Being a pastor is sometimes like herding pigs. I’m not going for the cheap joke here, although I’m sure there is one. I’m serious. Apparently pig farmers have serious difficulty getting pigs to go into the barn in an orderly fashion. Farmers can use cattle prods and big sticks to drive pigs, but this makes the pigs mad, and if you’re surrounded by 3,000 pigs, you don’t want them mad at you.
Another tool in the farmer’s arsenal is a longboard. A longboard, just like it sounds, is a longboard up to 30′ in length and really heavy. Takes a big burly farmer to swing the board like a moving gate which guides the pigs in the right direction.
Stay with me now, the payoff is coming.
But, Mary Haugh wasn’t a big burly farmer.
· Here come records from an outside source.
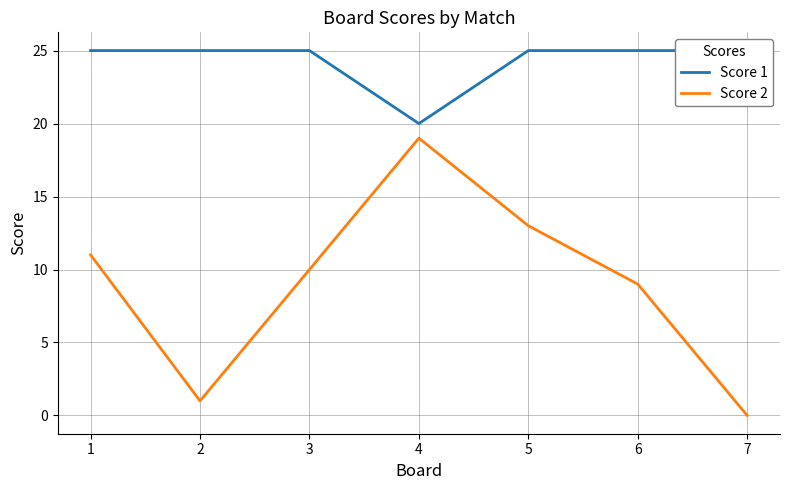

Reading left to right, what are all the values shown in this chart?

Score 1: 1=25	2=25	3=25	4=20	5=25	6=25	7=25
Score 2: 1=11	2=1	3=10	4=19	5=13	6=9	7=0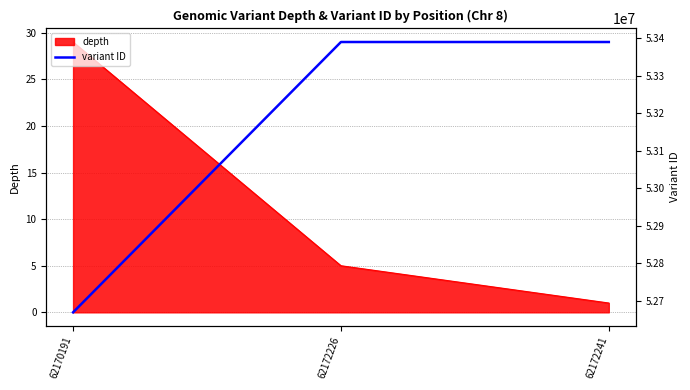

How many data points does each series have?

3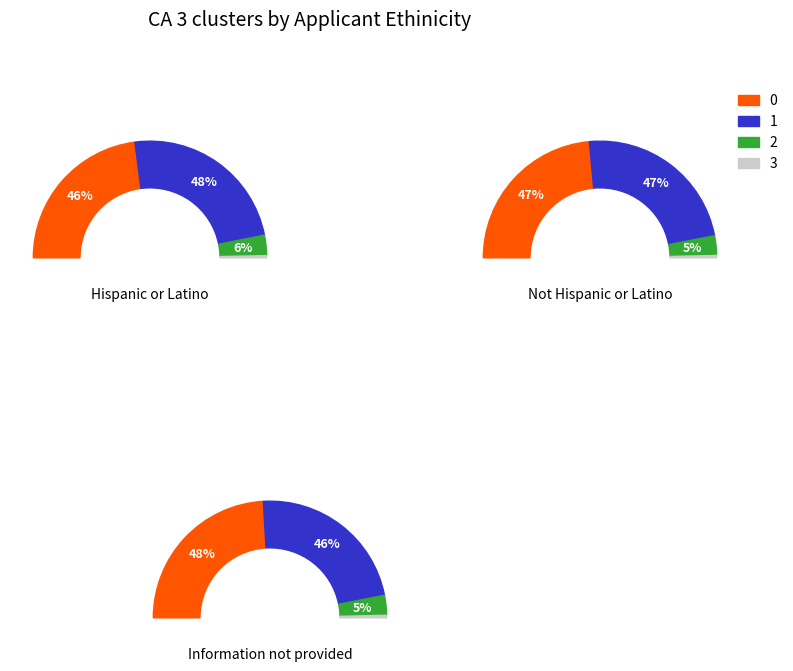

What is the spread (max minus min) of values at 3?

9438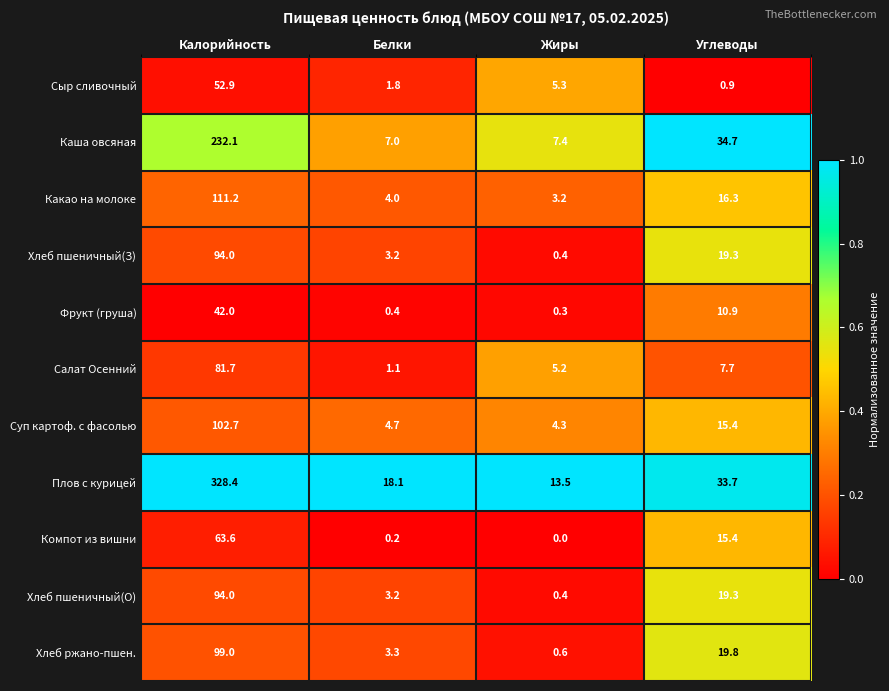

The Суп картоф. с фасолью series shows 4.3 at Жиры. True or false?

True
After multiple heart attacks left her husband incapable of swinging the longboard, Mary needed a pig-guide that she could manage. She noticed that as pigs walked by the red longboards, they hesitated. Mary thought, “Maybe it’s the color, not the board.” So she came up with another idea.
Mary bought a roll of red fabric, secured it at one end and held it at the other. She used the 30′ of fabric like a flexible fence, guiding the pigs through the barn into the holding pens.
Mary’s solution was soft, light, and effective. Watch the video to see how this works. Okay, here’s the payoff:
Church leadership needs new thinking in times of change. While you can drive people, they might get mad. Rigid leadership longboards might also work, but there may be an easier way. Try soft, easy, and flexible. It just might work, and then you’ve got happy pigs members who go where they’re supposed to.